• [What the task asks]: Every entry must be repeated exactly. Exclude all pictures.

Source data START

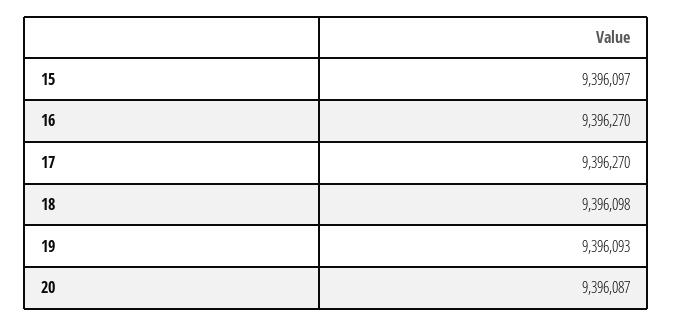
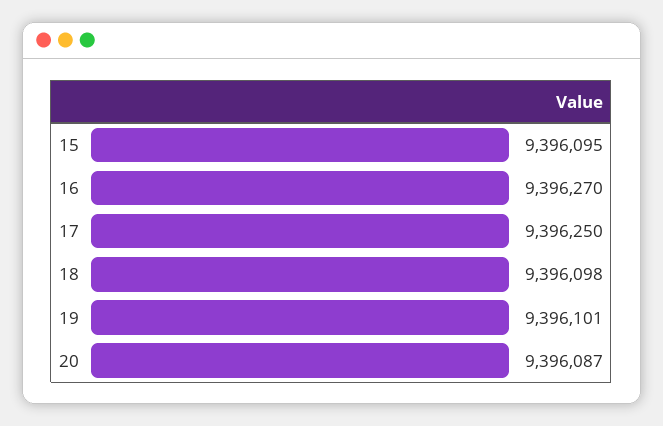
  {
-   "15": 9396097,
+   "15": 9396095,
    "16": 9396270,
-   "17": 9396270,
+   "17": 9396250,
    "18": 9396098,
-   "19": 9396093,
+   "19": 9396101,
    "20": 9396087
  }

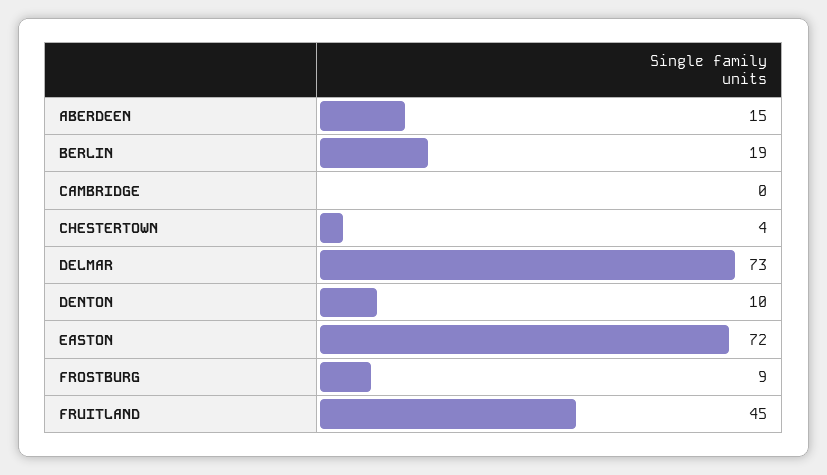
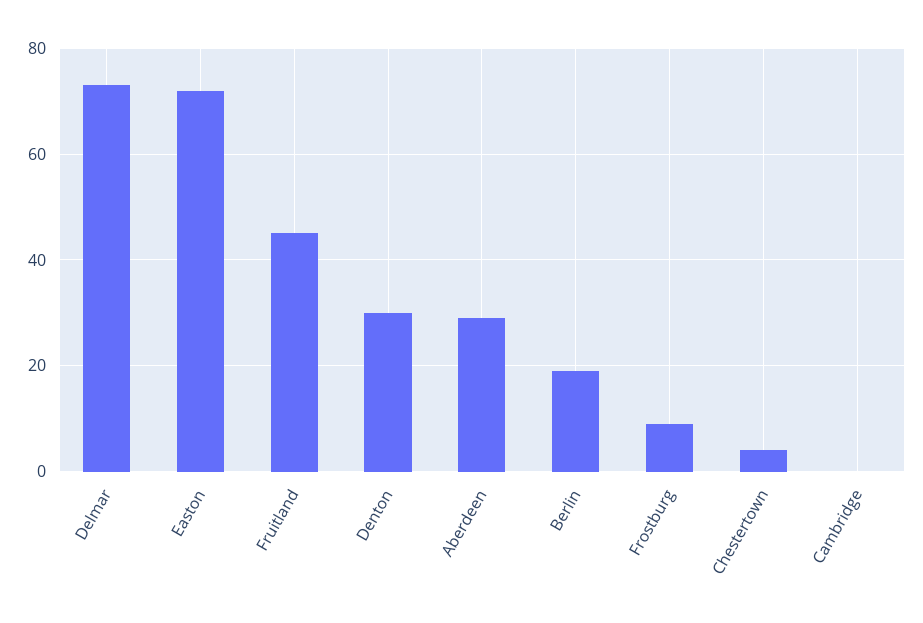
  {
-   "ABERDEEN": 15,
+   "ABERDEEN": 30,
    "BERLIN": 19,
    "CAMBRIDGE": 0,
    "CHESTERTOWN": 4,
    "DELMAR": 73,
-   "DENTON": 10,
+   "DENTON": 30,
    "EASTON": 72,
    "FROSTBURG": 9,
    "FRUITLAND": 45
  }

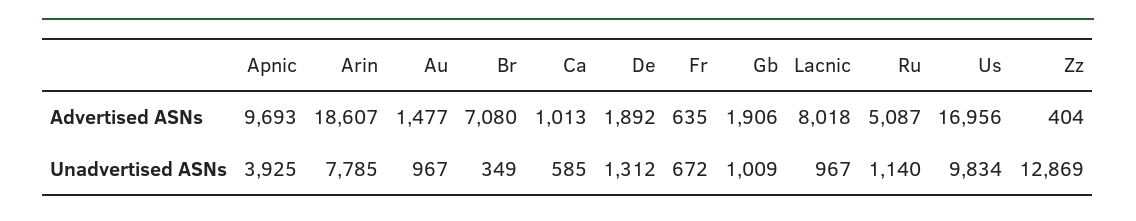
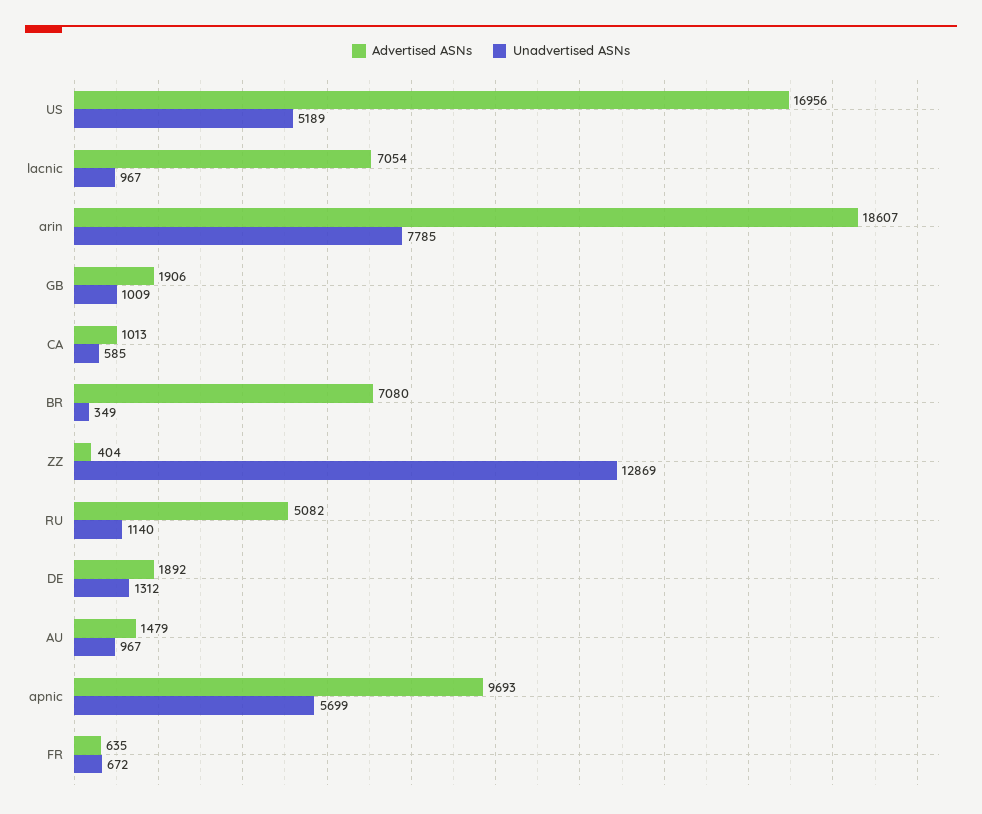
  {
    "Advertised ASNs": {
      "Apnic": 9693,
      "Arin": 18607,
-     "Au": 1477,
+     "Au": 1479,
      "Br": 7080,
      "Ca": 1013,
      "De": 1892,
      "Fr": 635,
      "Gb": 1906,
-     "Lacnic": 8018,
+     "Lacnic": 7054,
-     "Ru": 5087,
+     "Ru": 5082,
      "Us": 16956,
      "Zz": 404
    },
    "Unadvertised ASNs": {
-     "Apnic": 3925,
+     "Apnic": 5699,
      "Arin": 7785,
      "Au": 967,
      "Br": 349,
      "Ca": 585,
      "De": 1312,
      "Fr": 672,
      "Gb": 1009,
      "Lacnic": 967,
      "Ru": 1140,
-     "Us": 9834,
+     "Us": 5189,
      "Zz": 12869
    }
  }

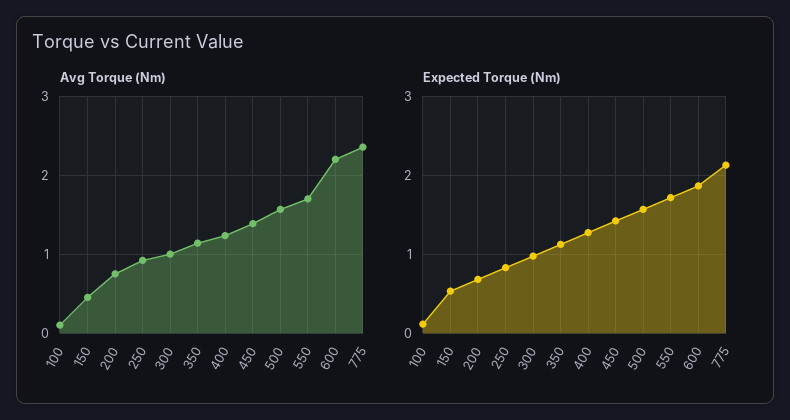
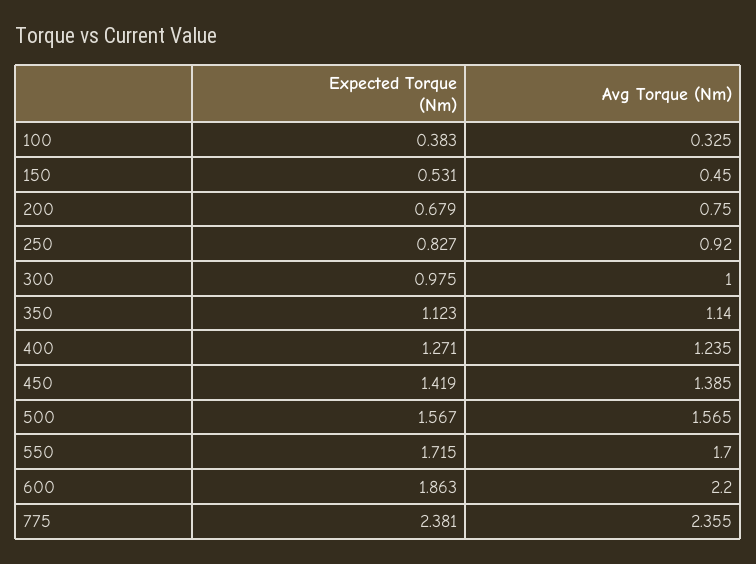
  {
    "Avg Torque (Nm)": {
-     "100": 0.1,
+     "100": 0.325,
      "150": 0.45,
      "200": 0.75,
      "250": 0.92,
      "300": 1,
      "350": 1.14,
      "400": 1.235,
      "450": 1.385,
      "500": 1.565,
      "550": 1.7,
      "600": 2.2,
      "775": 2.355
    },
    "Expected Torque (Nm)": {
-     "100": 0.1,
+     "100": 0.383,
      "150": 0.531,
      "200": 0.679,
      "250": 0.827,
      "300": 0.975,
      "350": 1.123,
      "400": 1.271,
      "450": 1.419,
      "500": 1.567,
      "550": 1.715,
      "600": 1.863,
-     "775": 2.1
+     "775": 2.381
    }
  }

Source data END

• [Result of this task]:
  {
-   "15": 9396097,
+   "15": 9396095,
    "16": 9396270,
-   "17": 9396270,
+   "17": 9396250,
    "18": 9396098,
-   "19": 9396093,
+   "19": 9396101,
    "20": 9396087
  }

  {
-   "ABERDEEN": 15,
+   "ABERDEEN": 30,
    "BERLIN": 19,
    "CAMBRIDGE": 0,
    "CHESTERTOWN": 4,
    "DELMAR": 73,
-   "DENTON": 10,
+   "DENTON": 30,
    "EASTON": 72,
    "FROSTBURG": 9,
    "FRUITLAND": 45
  }

  {
    "Advertised ASNs": {
      "Apnic": 9693,
      "Arin": 18607,
-     "Au": 1477,
+     "Au": 1479,
      "Br": 7080,
      "Ca": 1013,
      "De": 1892,
      "Fr": 635,
      "Gb": 1906,
-     "Lacnic": 8018,
+     "Lacnic": 7054,
-     "Ru": 5087,
+     "Ru": 5082,
      "Us": 16956,
      "Zz": 404
    },
    "Unadvertised ASNs": {
-     "Apnic": 3925,
+     "Apnic": 5699,
      "Arin": 7785,
      "Au": 967,
      "Br": 349,
      "Ca": 585,
      "De": 1312,
      "Fr": 672,
      "Gb": 1009,
      "Lacnic": 967,
      "Ru": 1140,
-     "Us": 9834,
+     "Us": 5189,
      "Zz": 12869
    }
  }

  {
    "Avg Torque (Nm)": {
-     "100": 0.1,
+     "100": 0.325,
      "150": 0.45,
      "200": 0.75,
      "250": 0.92,
      "300": 1,
      "350": 1.14,
      "400": 1.235,
      "450": 1.385,
      "500": 1.565,
      "550": 1.7,
      "600": 2.2,
      "775": 2.355
    },
    "Expected Torque (Nm)": {
-     "100": 0.1,
+     "100": 0.383,
      "150": 0.531,
      "200": 0.679,
      "250": 0.827,
      "300": 0.975,
      "350": 1.123,
      "400": 1.271,
      "450": 1.419,
      "500": 1.567,
      "550": 1.715,
      "600": 1.863,
-     "775": 2.1
+     "775": 2.381
    }
  }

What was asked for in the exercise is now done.